Adam Warski

6 Feb 2012

ElasticMQ 0.3: new API, new in-memory storage

aws
cloud
elasticmq
java
scala
messaging

ElasticMQ 0.3 just got released! ElasticMQ is a simple message queue system, which exposes both a native and an Amazon SQS-compatible interface. There are two major changes in this release.

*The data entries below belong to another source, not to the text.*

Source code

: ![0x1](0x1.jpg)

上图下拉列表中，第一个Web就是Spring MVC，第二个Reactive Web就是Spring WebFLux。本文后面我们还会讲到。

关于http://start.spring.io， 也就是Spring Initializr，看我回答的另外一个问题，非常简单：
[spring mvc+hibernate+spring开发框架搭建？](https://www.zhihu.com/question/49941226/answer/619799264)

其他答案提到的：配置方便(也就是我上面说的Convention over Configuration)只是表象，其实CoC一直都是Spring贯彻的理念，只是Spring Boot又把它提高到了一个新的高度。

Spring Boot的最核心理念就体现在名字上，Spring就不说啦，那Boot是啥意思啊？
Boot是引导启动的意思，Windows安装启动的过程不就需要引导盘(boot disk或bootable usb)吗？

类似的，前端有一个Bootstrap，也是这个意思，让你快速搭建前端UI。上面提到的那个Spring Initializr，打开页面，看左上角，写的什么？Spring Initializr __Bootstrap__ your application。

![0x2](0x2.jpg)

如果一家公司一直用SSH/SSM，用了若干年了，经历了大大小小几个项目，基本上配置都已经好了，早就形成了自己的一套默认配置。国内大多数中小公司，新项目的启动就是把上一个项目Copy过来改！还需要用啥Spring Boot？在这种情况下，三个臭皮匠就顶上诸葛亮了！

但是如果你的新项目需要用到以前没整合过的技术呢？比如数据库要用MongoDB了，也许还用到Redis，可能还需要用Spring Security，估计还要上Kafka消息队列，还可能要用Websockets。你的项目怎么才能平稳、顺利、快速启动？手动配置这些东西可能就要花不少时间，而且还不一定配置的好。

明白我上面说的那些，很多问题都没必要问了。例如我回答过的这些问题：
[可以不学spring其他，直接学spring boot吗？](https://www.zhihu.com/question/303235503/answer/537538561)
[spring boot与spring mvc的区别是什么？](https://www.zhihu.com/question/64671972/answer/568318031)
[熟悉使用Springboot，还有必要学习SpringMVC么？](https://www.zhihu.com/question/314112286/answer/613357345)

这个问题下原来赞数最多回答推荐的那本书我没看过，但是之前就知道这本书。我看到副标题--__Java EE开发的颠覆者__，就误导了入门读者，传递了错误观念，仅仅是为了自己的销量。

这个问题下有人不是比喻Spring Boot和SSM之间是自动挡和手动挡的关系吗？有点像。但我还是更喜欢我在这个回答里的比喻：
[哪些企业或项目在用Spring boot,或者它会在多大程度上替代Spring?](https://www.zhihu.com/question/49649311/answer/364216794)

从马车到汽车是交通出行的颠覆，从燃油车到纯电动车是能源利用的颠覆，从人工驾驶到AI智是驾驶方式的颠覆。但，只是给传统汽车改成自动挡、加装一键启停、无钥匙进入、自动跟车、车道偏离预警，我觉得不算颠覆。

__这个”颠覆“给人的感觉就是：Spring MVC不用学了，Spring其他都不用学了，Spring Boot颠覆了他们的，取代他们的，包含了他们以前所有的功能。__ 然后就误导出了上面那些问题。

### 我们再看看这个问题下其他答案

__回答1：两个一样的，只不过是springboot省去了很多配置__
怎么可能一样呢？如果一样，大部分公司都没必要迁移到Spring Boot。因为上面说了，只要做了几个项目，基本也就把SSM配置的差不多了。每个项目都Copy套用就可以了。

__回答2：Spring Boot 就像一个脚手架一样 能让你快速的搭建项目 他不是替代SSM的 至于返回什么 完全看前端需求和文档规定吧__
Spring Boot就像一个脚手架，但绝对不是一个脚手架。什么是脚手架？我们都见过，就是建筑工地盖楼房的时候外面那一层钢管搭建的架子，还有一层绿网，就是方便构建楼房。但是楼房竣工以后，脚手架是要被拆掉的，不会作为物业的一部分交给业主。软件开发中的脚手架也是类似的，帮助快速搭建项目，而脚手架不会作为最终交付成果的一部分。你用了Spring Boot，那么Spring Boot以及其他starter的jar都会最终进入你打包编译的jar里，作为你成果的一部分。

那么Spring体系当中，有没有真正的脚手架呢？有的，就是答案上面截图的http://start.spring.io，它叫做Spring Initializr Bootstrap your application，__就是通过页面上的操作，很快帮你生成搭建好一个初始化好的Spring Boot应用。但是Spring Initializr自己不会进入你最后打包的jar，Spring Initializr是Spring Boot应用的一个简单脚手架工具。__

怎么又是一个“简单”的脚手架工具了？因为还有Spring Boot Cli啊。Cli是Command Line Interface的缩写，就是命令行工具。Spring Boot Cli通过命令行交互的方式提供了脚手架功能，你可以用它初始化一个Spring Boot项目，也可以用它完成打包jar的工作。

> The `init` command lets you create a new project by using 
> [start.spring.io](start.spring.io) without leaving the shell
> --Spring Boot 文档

Firstly, there’s a new all-Scala/Java in-memory message storage, significantly faster than the previous one, which simply used an in-memory H2 instance; currently the implementation is based on Java concurrent queues. The usage is still very simple, to create an ElasticMQ instance with in-memory storage just execute christmas inflatables canada:

val node = NodeBuilder.withInMemoryStorage().build()
  val server = SQSRestServerFactory.start(node.nativeClient, 
    8888, "http://localhost:8888")

To show some numbers, here are a couple of runs of the MultiThreadPerformanceTest test on my MBP (2.4GHz Core2Duo, 8GB ram; all operations executed using the native API, without the http overhead):

Storage: InMemory, number of threads: 5, number of messages: 50000
    Send took: 3 (3140), ops: 250000, ops per second: 83333
    Receive took: 5 (5057), ops: 250000, ops per second: 50000

    Storage: MySQL, number of threads: 5, number of messages: 2000
    Send took: 5 (5500), ops: 10000, ops per second: 2000
    Receive took: 74 (74269), ops: 10000, ops per second: 135

    Storage: H2, number of threads: 5, number of messages: 2000
    Send took: 0 (841), ops: 10000, ops per second: 10000
    Receive took: 30 (30388), ops: 10000, ops per second: 333

I think the difference is pretty clear.

Secondly, the native API has seen a major rewrite. It has a much nicer, object-oriented feel, for example (all classes are thread-safe):

val node = NodeBuilder.withInMemoryStorage().build()
  val client = node.nativeClient
  val queue = client.createOrLookupQueue("queue1");
  queue.sendMessage("msg1")
  queue.sendMessage(MessageBuilder("msg2").withNextDelivery(tomorrow))
  queue.receiveMessage().map(message => {
    println(message.content)
    message.delete()
  })

See the Client, Queue, QueueOperations, Message and MessageOperations traits for details.

I also created a Google Group in case you have any questions, ideas or problems with ElasticMQ (feedback is very welcome!).

See the README for details on how to download and use ElasticMQ in your SBT/Maven project.

Adam

comments powered by Disqus

Any questions?

Can’t find the answer you’re looking for?